The Advertising Association partnered with the Institute for Government for its second fringe event of the party conference season on 30 September on The database state, data-driven companies: where next for personal data? Following on from last week’s event at the Labour Conference, this time it was the turn of the Conservative Party, who have been holding their conference in Manchester.
The packed-out panel event took place right at the heart of the conference zone at the Midland Hotel and was chaired by Gavin Freeguard, Programme Director at the Institute for Government. Also on the panel were Renate Samson, Senior Policy Advisor, Open Data Institute; Antony Walker, Deputy Chief Executive Officer, techUK; Adam Micklethwaite, Director, Good Things Foundation and David Henderson, Senior Public Affairs Manager at the Advertising Association.
The panel discussed how government can use data to deliver effective public services and how the public sector can learn from the private sector on data use. The panel also spoke about the risks that both sectors must consider as they hold more information about consumers and members of the public than ever before.
Public understanding was at the heart of the discussion and one year on from its introduction, the panel spoke about the significance of GDPR and the importance of responsible data use.
Speaking on behalf the Advertising Association David Henderson said that a decline in public trust in the advertising industry in recent years had brought the industry together to publish a 5-point action plan. At the heart of this plan to arrest declining levels of trust in advertising is a commitment to ensuring data privacy matters, with supporting the work of the Information Commissioner’s Office being central to this pledge.
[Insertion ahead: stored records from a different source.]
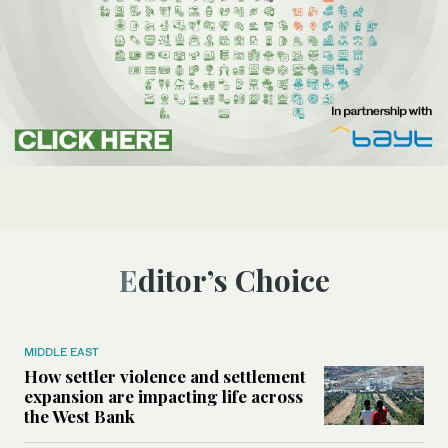
Editor’s Choice
MIDDLE EAST
How settler violence and settlement
expansion are impacting life across
the West Bank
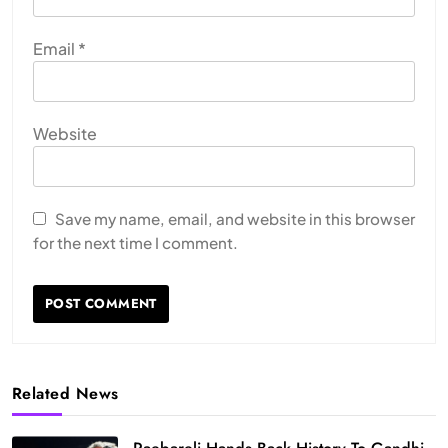
Email
*
Website
Save my name, email, and website in this browser
for the next time I comment.
Related News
David also highlighted the work of Media Smart, the advertising industry’s education programme, whose mission is to ensure young people in the UK can confidently navigate the media they consume including being able to identify, interpret and critically evaluate all forms of advertising. David pointed to the fact that an increasingly online world means it is important to help young people understand digital advertising.
The capacity audience engaged the panel with a thought-provoking Q&A session on the challenges and opportunities ahead for the public and private sectors’ use of data going forward. Thank you to the Institute for Government for co-hosting and to all of the panellists for their contributions.